Они уселись на горячую, мокрую, широкую скамью, Некоторое время сидели молча, ожидая, пока кожа даст пот. Но во влажном пару, было трудно определить этот момент.
– Нет, конкретно, – эта парилка Вовке не нравилась, очень влажно, душно. Но другой, увы, не пока не было.
Он посидел среди мужиков, без особого желания попарил себя веником.
Мужики, же от души нахлестывая себя вениками, разговаривали о том, о, сем. Как вдруг один из них сказал:
– Слушайте, собрался в баню выхожу на улицу, а к Плесковским черный «воронок» подъезжает…
Все на мгновение замолчали, потом уверенный голос Ермолаича нарушил тишину.
– Да что вы, робя, приуныли, что там с Мишки взять, работает на своем компрессоре, и знать больше ничего не знает. Может, перепутали с кем?
Постепенно разговор оживился, всем хотелось, чтобы у Мишки, который, видимо был известен всему поселку, все было хорошо.
Но в Вовкиной, сейчас почти фотографической памяти звучали Славкины слова:
– Сашка Плесковский взял у отца мелкашку пострелять.
Ему вдруг надоело в парной, он вышел и присоединился к Мишке, который сидел около тазика и валял дурака.
С его приходом брат оживился и начал кое-как мыться. Вскоре к ним присоединился и отец. Он был мрачен, и несколько раз выругался, а Мишка словил подзатыльник.

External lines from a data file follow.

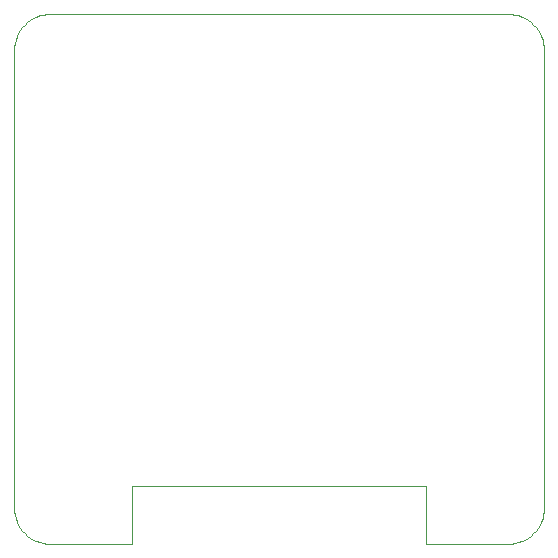
<source format=gbr>
%TF.GenerationSoftware,KiCad,Pcbnew,(5.1.10)-1*%
%TF.CreationDate,2021-08-07T16:57:52+01:00*%
%TF.ProjectId,SolarSensorATMEGA328_PCB,536f6c61-7253-4656-9e73-6f7241544d45,rev?*%
%TF.SameCoordinates,PX5734380PY7df6180*%
%TF.FileFunction,Profile,NP*%
%FSLAX46Y46*%
G04 Gerber Fmt 4.6, Leading zero omitted, Abs format (unit mm)*
G04 Created by KiCad (PCBNEW (5.1.10)-1) date 2021-08-07 16:57:52*
%MOMM*%
%LPD*%
G01*
G04 APERTURE LIST*
%TA.AperFunction,Profile*%
%ADD10C,0.100000*%
%TD*%
G04 APERTURE END LIST*
D10*
%TO.C,P6*%
X37876200Y42791200D02*
X37876200Y42791200D01*
X76521900Y42791200D02*
X37876200Y42791200D01*
X76842500Y42775100D02*
X76521900Y42791200D01*
X77153700Y42727800D02*
X76842500Y42775100D01*
X77453800Y42651000D02*
X77153700Y42727800D01*
X77741400Y42546100D02*
X77453800Y42651000D01*
X78014800Y42414700D02*
X77741400Y42546100D01*
X78272600Y42258400D02*
X78014800Y42414700D01*
X78513200Y42078700D02*
X78272600Y42258400D01*
X78735000Y41877100D02*
X78513200Y42078700D01*
X78936600Y41655200D02*
X78735000Y41877100D01*
X79116300Y41414600D02*
X78936600Y41655200D01*
X79272600Y41156700D02*
X79116300Y41414600D01*
X79403900Y40883200D02*
X79272600Y41156700D01*
X79508700Y40595600D02*
X79403900Y40883200D01*
X79585600Y40295500D02*
X79508700Y40595600D01*
X79632800Y39984300D02*
X79585600Y40295500D01*
X79648900Y39663700D02*
X79632800Y39984300D01*
X79648900Y1018000D02*
X79648900Y39663700D01*
X79632800Y697400D02*
X79648900Y1018000D01*
X79585600Y386200D02*
X79632800Y697400D01*
X79508700Y86100D02*
X79585600Y386200D01*
X79403900Y-201500D02*
X79508700Y86100D01*
X79272600Y-474900D02*
X79403900Y-201500D01*
X79116300Y-732700D02*
X79272600Y-474900D01*
X78936600Y-973300D02*
X79116300Y-732700D01*
X78735000Y-1195100D02*
X78936600Y-973300D01*
X78513200Y-1396700D02*
X78735000Y-1195100D01*
X78272600Y-1576400D02*
X78513200Y-1396700D01*
X78014800Y-1732600D02*
X78272600Y-1576400D01*
X77741400Y-1864000D02*
X78014800Y-1732600D01*
X77453800Y-1968800D02*
X77741400Y-1864000D01*
X77153700Y-2045600D02*
X77453800Y-1968800D01*
X76842500Y-2092900D02*
X77153700Y-2045600D01*
X76521900Y-2108900D02*
X76842500Y-2092900D01*
X69649000Y-2108900D02*
X76521900Y-2108900D01*
X69649000Y2791000D02*
X69649000Y-2108900D01*
X44749200Y2791000D02*
X69649000Y2791000D01*
X44749200Y-2108900D02*
X44749200Y2791000D01*
X37876200Y-2108900D02*
X44749200Y-2108900D01*
X37555600Y-2092900D02*
X37876200Y-2108900D01*
X37244400Y-2045600D02*
X37555600Y-2092900D01*
X36944300Y-1968800D02*
X37244400Y-2045600D01*
X36656700Y-1864000D02*
X36944300Y-1968800D01*
X36383200Y-1732600D02*
X36656700Y-1864000D01*
X36125400Y-1576400D02*
X36383200Y-1732600D01*
X35884700Y-1396700D02*
X36125400Y-1576400D01*
X35662800Y-1195100D02*
X35884700Y-1396700D01*
X35461300Y-973300D02*
X35662800Y-1195100D01*
X35281500Y-732700D02*
X35461300Y-973300D01*
X35125200Y-474900D02*
X35281500Y-732700D01*
X34993800Y-201500D02*
X35125200Y-474900D01*
X34888900Y86100D02*
X34993800Y-201500D01*
X34812100Y386200D02*
X34888900Y86100D01*
X34764900Y697400D02*
X34812100Y386200D01*
X34748800Y1018000D02*
X34764900Y697400D01*
X34748800Y39663700D02*
X34748800Y1018000D01*
X34764900Y39984300D02*
X34748800Y39663700D01*
X34812100Y40295500D02*
X34764900Y39984300D01*
X34888900Y40595600D02*
X34812100Y40295500D01*
X34993800Y40883200D02*
X34888900Y40595600D01*
X35125200Y41156700D02*
X34993800Y40883200D01*
X35281500Y41414600D02*
X35125200Y41156700D01*
X35461300Y41655200D02*
X35281500Y41414600D01*
X35662800Y41877100D02*
X35461300Y41655200D01*
X35884700Y42078700D02*
X35662800Y41877100D01*
X36125400Y42258400D02*
X35884700Y42078700D01*
X36383200Y42414700D02*
X36125400Y42258400D01*
X36656700Y42546100D02*
X36383200Y42414700D01*
X36944300Y42651000D02*
X36656700Y42546100D01*
X37244400Y42727800D02*
X36944300Y42651000D01*
X37555600Y42775100D02*
X37244400Y42727800D01*
X37876200Y42791200D02*
X37555600Y42775100D01*
%TD*%
M02*

</source>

Они помылись до красноты натерли друг другу спины и, ополоснувшись пошли одеваться. Увидев очередь в парикмахерскую, отец чертыхнулся и направил свои ноги в буфет. Мама, как и следовало, ожидать, еще не появлялась.

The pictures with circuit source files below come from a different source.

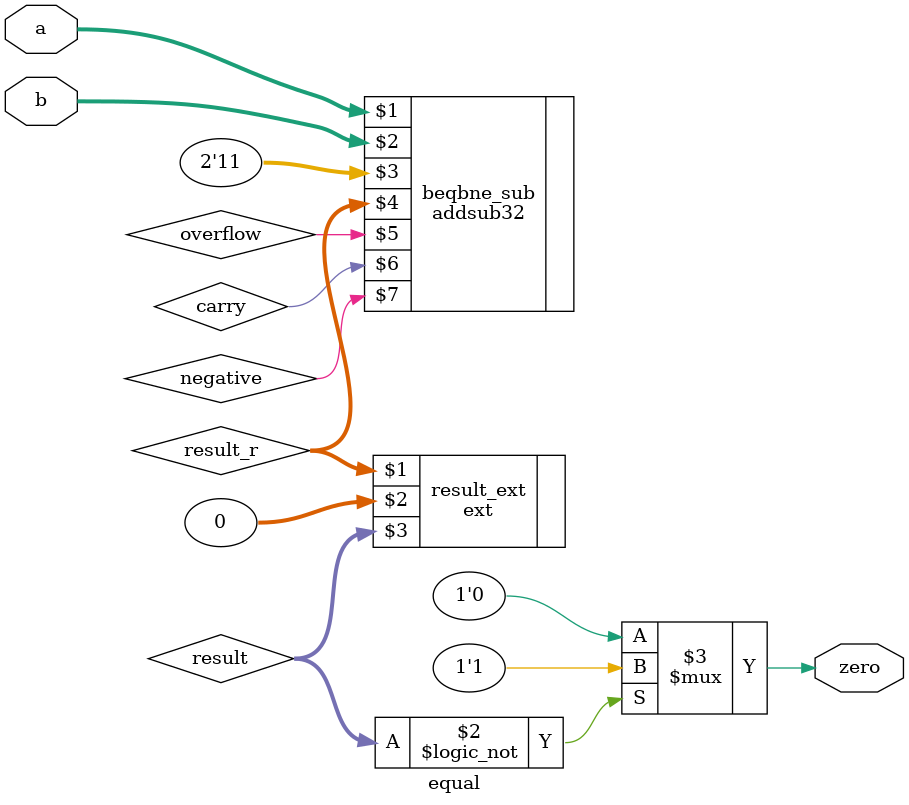
<source format=v>
`timescale 1ns / 1ps
module equal #(parameter WIDTH = 32)(
		input [WIDTH - 1:0] a,
		input [WIDTH - 1:0] b,
		output zero
    );
wire [WIDTH - 1:0] result_r;
wire [31:0] result;
wire overflow, carry, negative;

addsub32 beqbne_sub(a, b, 2'b11, result_r, overflow, carry, negative);
ext #(WIDTH) result_ext(result_r, 0, result);

assign zero = (result == 32'b0) ? 1'b1 : 1'b0;

endmodule

</source>
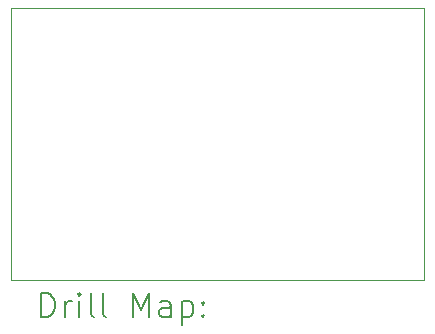
<source format=gbr>
%TF.GenerationSoftware,KiCad,Pcbnew,7.0.9*%
%TF.CreationDate,2023-11-29T13:30:09+01:00*%
%TF.ProjectId,Wzmacniacz r__nicowy do PW3015 ver.3,577a6d61-636e-4696-9163-7a2072f37c6e,rev?*%
%TF.SameCoordinates,Original*%
%TF.FileFunction,Drillmap*%
%TF.FilePolarity,Positive*%
%FSLAX45Y45*%
G04 Gerber Fmt 4.5, Leading zero omitted, Abs format (unit mm)*
G04 Created by KiCad (PCBNEW 7.0.9) date 2023-11-29 13:30:09*
%MOMM*%
%LPD*%
G01*
G04 APERTURE LIST*
%ADD10C,0.100000*%
%ADD11C,0.200000*%
G04 APERTURE END LIST*
D10*
X16400000Y-9000000D02*
X19900000Y-9000000D01*
X19900000Y-11300000D01*
X16400000Y-11300000D01*
X16400000Y-9000000D01*
D11*
X16655777Y-11616484D02*
X16655777Y-11416484D01*
X16655777Y-11416484D02*
X16703396Y-11416484D01*
X16703396Y-11416484D02*
X16731967Y-11426008D01*
X16731967Y-11426008D02*
X16751015Y-11445055D01*
X16751015Y-11445055D02*
X16760539Y-11464103D01*
X16760539Y-11464103D02*
X16770062Y-11502198D01*
X16770062Y-11502198D02*
X16770062Y-11530769D01*
X16770062Y-11530769D02*
X16760539Y-11568865D01*
X16760539Y-11568865D02*
X16751015Y-11587912D01*
X16751015Y-11587912D02*
X16731967Y-11606960D01*
X16731967Y-11606960D02*
X16703396Y-11616484D01*
X16703396Y-11616484D02*
X16655777Y-11616484D01*
X16855777Y-11616484D02*
X16855777Y-11483150D01*
X16855777Y-11521246D02*
X16865301Y-11502198D01*
X16865301Y-11502198D02*
X16874824Y-11492674D01*
X16874824Y-11492674D02*
X16893872Y-11483150D01*
X16893872Y-11483150D02*
X16912920Y-11483150D01*
X16979586Y-11616484D02*
X16979586Y-11483150D01*
X16979586Y-11416484D02*
X16970063Y-11426008D01*
X16970063Y-11426008D02*
X16979586Y-11435531D01*
X16979586Y-11435531D02*
X16989110Y-11426008D01*
X16989110Y-11426008D02*
X16979586Y-11416484D01*
X16979586Y-11416484D02*
X16979586Y-11435531D01*
X17103396Y-11616484D02*
X17084348Y-11606960D01*
X17084348Y-11606960D02*
X17074824Y-11587912D01*
X17074824Y-11587912D02*
X17074824Y-11416484D01*
X17208158Y-11616484D02*
X17189110Y-11606960D01*
X17189110Y-11606960D02*
X17179586Y-11587912D01*
X17179586Y-11587912D02*
X17179586Y-11416484D01*
X17436729Y-11616484D02*
X17436729Y-11416484D01*
X17436729Y-11416484D02*
X17503396Y-11559341D01*
X17503396Y-11559341D02*
X17570063Y-11416484D01*
X17570063Y-11416484D02*
X17570063Y-11616484D01*
X17751015Y-11616484D02*
X17751015Y-11511722D01*
X17751015Y-11511722D02*
X17741491Y-11492674D01*
X17741491Y-11492674D02*
X17722444Y-11483150D01*
X17722444Y-11483150D02*
X17684348Y-11483150D01*
X17684348Y-11483150D02*
X17665301Y-11492674D01*
X17751015Y-11606960D02*
X17731967Y-11616484D01*
X17731967Y-11616484D02*
X17684348Y-11616484D01*
X17684348Y-11616484D02*
X17665301Y-11606960D01*
X17665301Y-11606960D02*
X17655777Y-11587912D01*
X17655777Y-11587912D02*
X17655777Y-11568865D01*
X17655777Y-11568865D02*
X17665301Y-11549817D01*
X17665301Y-11549817D02*
X17684348Y-11540293D01*
X17684348Y-11540293D02*
X17731967Y-11540293D01*
X17731967Y-11540293D02*
X17751015Y-11530769D01*
X17846253Y-11483150D02*
X17846253Y-11683150D01*
X17846253Y-11492674D02*
X17865301Y-11483150D01*
X17865301Y-11483150D02*
X17903396Y-11483150D01*
X17903396Y-11483150D02*
X17922444Y-11492674D01*
X17922444Y-11492674D02*
X17931967Y-11502198D01*
X17931967Y-11502198D02*
X17941491Y-11521246D01*
X17941491Y-11521246D02*
X17941491Y-11578388D01*
X17941491Y-11578388D02*
X17931967Y-11597436D01*
X17931967Y-11597436D02*
X17922444Y-11606960D01*
X17922444Y-11606960D02*
X17903396Y-11616484D01*
X17903396Y-11616484D02*
X17865301Y-11616484D01*
X17865301Y-11616484D02*
X17846253Y-11606960D01*
X18027205Y-11597436D02*
X18036729Y-11606960D01*
X18036729Y-11606960D02*
X18027205Y-11616484D01*
X18027205Y-11616484D02*
X18017682Y-11606960D01*
X18017682Y-11606960D02*
X18027205Y-11597436D01*
X18027205Y-11597436D02*
X18027205Y-11616484D01*
X18027205Y-11492674D02*
X18036729Y-11502198D01*
X18036729Y-11502198D02*
X18027205Y-11511722D01*
X18027205Y-11511722D02*
X18017682Y-11502198D01*
X18017682Y-11502198D02*
X18027205Y-11492674D01*
X18027205Y-11492674D02*
X18027205Y-11511722D01*
M02*

</source>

Буфет также был полон народа, но из этой очереди Павла Александровича уже было не оторвать За стойкой стояла огромная буфетчица, увидев Фомина, к которому была явно неравнодушна, она воскликнула:
– С легким паром, Павел Александрович, вам, как всегда?
И тут же налила ему две кружки жигулевского, причем шапка пены была не в пример меньше чем у его предшественников.
Парням было куплено по бутылке ситро, они подошли к одной из пустых бочек, во множестве, стоявших в зале и принялись за питье.
Краем уха Вовка слышал разговор стоявших за соседней бочкой.
– Это пацанье, придурки, стреляли в водонапорной башне. Представляешь, по газетному портрету Сталина, суки. Ушли и даже пробитую газету не сняли. Кто стукнул, х. з.? Только кипешь такой поднялся, всех парней и родителей взяли, что теперь будет х. з?
Батя тоже услышал этот разговор и, наклонившись к Вовке, очень тихо спросил:
– Ты то почему не там? Славка же твой друган лепший?
Вовка в тон ему шепнул:
– Я отказался, пошел гулять с Леной.
Отец выпрямился, и облегченно вздохнул, по его лицу потек пот, он залпом выдул вторую кружку и пошел еще за двумя.
Вскоре в дверях буфета появилась мама, она с тревогой оглядывала зал, и, увидев своих, мгновенно успокоилась.
– А вы еще лимонад пьете, налейте и мне стаканчик, – попросила она, тщательно заматывая голову полотенцем.
Закончив с пивом, отец повел свое семейство домой. Уже совсем стемнело, и только редкие фонари освещали улицу, по которой шли такие же припоздавшие банщики.
Когда пришли домой, и мать стала разбирать сумки, отец взял кисет с махоркой, ловко не глядя, скрутил самокрутку, и предложил Вовке прогуляться.
Они медленно шли по улице, было тепло, и даже душно, наверно скоро соберется гроза.
Отец курил, и молчал. Стоявшая на углу стайка подростков, приблатненого вида, увидев их, перебежала на другую сторону улицы, и оттуда робко поздоровались.